Le 25 mars 1980, Gaétan Hart a raflé le titre canadien des poids légers, devant Nick Furlano.

Devenu possédé!

CHRONIQUE / Je ne devrais peut-être pas vous raconter ça, mais bon, il faudra bien un jour que je vous le raconte. Allons-y. Le truc, c’est que chaque fois que je vous fais part d’une de mes résolutions, il arrive souvent que dans les jours qui suivent, tout s’effondre. À titre d’exemple, il y a plusieurs mois de ça, je vous avais fièrement annoncé que j’avais entamé une lutte sans pitié contre ma dépendance aux chips, et quelques semaines plus tard, voilà que je sombrais comme jamais dans l’enfer des Ruffles all dressed.

Or, cette fois-ci, je commence à croire que c’est du solide. 

Et pour être franc avec vous, le fait de garder « secrète » ma résolution a presque été plus difficile que de faire honneur à ma résolution.

Tout ça a commencé à mûrir dans mon esprit en décembre, lorsque je suis tombé par hasard sur Le Steak de Pierre Falardeau, un passionnant documentaire sur le boxeur Gaétan Hart, dont je vous avais brièvement jasé dans une chronique.

Dans les semaines qui ont suivi mon visionnement, je repensais souvent à ces images de Hart, joggant dans la rue tout en boxant dans le vide. J’ignore pourquoi, mais c’était comme si cette vision s’était transformée en une espèce d’idéal.

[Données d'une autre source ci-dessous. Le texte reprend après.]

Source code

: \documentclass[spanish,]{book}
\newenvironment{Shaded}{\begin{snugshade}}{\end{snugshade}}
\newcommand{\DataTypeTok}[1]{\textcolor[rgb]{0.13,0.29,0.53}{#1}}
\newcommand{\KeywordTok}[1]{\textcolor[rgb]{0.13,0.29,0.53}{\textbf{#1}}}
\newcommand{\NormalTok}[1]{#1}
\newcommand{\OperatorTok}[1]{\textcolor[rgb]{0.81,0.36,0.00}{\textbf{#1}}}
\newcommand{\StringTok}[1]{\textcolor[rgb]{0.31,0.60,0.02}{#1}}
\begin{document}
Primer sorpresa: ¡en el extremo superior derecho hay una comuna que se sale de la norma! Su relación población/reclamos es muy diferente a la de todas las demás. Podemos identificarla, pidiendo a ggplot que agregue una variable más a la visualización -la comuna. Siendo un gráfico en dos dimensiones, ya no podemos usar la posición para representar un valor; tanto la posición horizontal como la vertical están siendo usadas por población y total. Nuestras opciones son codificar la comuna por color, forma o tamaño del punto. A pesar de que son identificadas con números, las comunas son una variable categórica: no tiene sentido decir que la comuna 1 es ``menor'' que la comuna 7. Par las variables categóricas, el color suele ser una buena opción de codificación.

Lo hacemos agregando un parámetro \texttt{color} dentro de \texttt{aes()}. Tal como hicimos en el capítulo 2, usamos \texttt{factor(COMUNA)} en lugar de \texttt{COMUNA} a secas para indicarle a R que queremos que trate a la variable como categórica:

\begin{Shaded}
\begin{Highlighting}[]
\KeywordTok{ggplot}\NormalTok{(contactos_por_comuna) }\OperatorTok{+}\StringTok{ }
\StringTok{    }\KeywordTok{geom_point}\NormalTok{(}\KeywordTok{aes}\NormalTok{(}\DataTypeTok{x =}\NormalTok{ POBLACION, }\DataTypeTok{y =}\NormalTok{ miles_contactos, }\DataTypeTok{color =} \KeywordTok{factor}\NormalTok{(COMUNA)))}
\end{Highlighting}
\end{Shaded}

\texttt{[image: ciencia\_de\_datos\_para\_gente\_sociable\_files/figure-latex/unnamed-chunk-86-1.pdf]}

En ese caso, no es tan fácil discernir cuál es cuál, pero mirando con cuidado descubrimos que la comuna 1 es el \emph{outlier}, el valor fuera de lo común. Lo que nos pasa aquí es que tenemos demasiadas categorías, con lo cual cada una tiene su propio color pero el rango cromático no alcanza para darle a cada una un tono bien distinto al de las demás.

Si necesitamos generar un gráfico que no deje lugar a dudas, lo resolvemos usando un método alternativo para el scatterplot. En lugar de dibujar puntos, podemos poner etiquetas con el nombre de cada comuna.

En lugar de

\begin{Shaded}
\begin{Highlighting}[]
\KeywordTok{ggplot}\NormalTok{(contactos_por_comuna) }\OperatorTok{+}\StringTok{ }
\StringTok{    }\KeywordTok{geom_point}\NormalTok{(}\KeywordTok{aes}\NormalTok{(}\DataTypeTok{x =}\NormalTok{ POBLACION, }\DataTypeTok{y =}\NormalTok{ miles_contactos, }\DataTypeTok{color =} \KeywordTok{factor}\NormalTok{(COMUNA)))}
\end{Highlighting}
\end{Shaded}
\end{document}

Alors, tout ça a mijoté dans ma tête pendant le temps des Fêtes, puis par un dimanche après-midi de janvier, j’ai décidé d’investir dans ma santé en achetant une espèce de support qui transforme temporairement votre bicyclette en vélo stationnaire.

Ainsi, du jour au lendemain, je suis passé de gars qui prenait sa marche relax tous les soirs au gars qui se pète 30 minutes de vélo chaque jour de semaine. Et ici – que tous les lecteurs et lectrices se rassurent –, je n’ai pas pour autant abandonné mes marches de soirée.

Sinon, j’ai considérablement « slaqué » sur les chips, mais pas complètement quand même, et ce, afin d’éviter qu’une fois mon objectif atteint, je replonge. D’ailleurs, j’ai aussi appris à me concocter des chips de pitas, et c’est pratiquement le même feeling, mais avec au moins le tiers de calories que j’ingérerais en temps normal.

Je ne vous cacherai pas que les premières semaines ont été un peu bizarres. D’un côté, j’étais transporté par cet enthousiasme à l’idée que dans quelques mois, je retrouverais une silhouette digne de ce nom, mais de l’autre côté, il y avait toujours cette tentation de me laisser abattre, compte tenu des résultats qui n’avaient rien de miraculeux.

Heureusement, c’est en fouillant ici et là à ce sujet que j’ai découvert que la meilleure façon de prendre du poids, c’était d’en perdre rapidement. 

Nous sommes donc trois mois après cette journée de janvier, et bien que j’aurais aimé vous annoncer que j’ai déjà atteint mon objectif, je dois pour le moment me contenter d’avoir réalisé les deux tiers de l’objectif que je m’étais fixé. Et pour ceux et celles qui aiment les chiffres, ça signifie une vingtaine de livres sur trente.

Pour certains, ça peut quand même sembler considérable comme perte de poids, alors que pour d’autres, ça ne serait que le début d’une très longue aventure. Toutefois, en ce qui me concerne, ça ne compte plus vraiment pour dire vrai, car ce que j’ai appris dans les derniers mois, c’est que tout ce que j’ai fait pour mon corps, celui-ci me l’a rendu d’une certaine façon.

À titre d’exemple, mon corps m’a rapidement remercié en réduisant mes douleurs chroniques au dos d’environ 90 %. Juste ça, vous pouvez me croire que ça vous botte le derrière chaque jour pour continuer à prendre soin de soi.

Tout ça, c’est quand même fou, car j’ai remarqué que maintenant, j’ai parfois des pensées de sportif, comme si j’étais possédé par l’esprit de Pierre Lavoie. Par exemple, lorsque je passe devant le lave-auto à proximité de ma maison, je vois souvent ces hommes ventripotents qui s’occupent de leur voiture comme si leur vie en dépendait, alors qu’en fait, je me dis que la voiture dont ils devraient s’occuper d’abord, c’est de leur santé. 

Parce qu’une fois que le coeur lâche, on ne va pas au paradis dans sa voiture propre.

Une chose est certaine : s’il faut y aller en vélo, je risque de plutôt bien m’en tirer maintenant.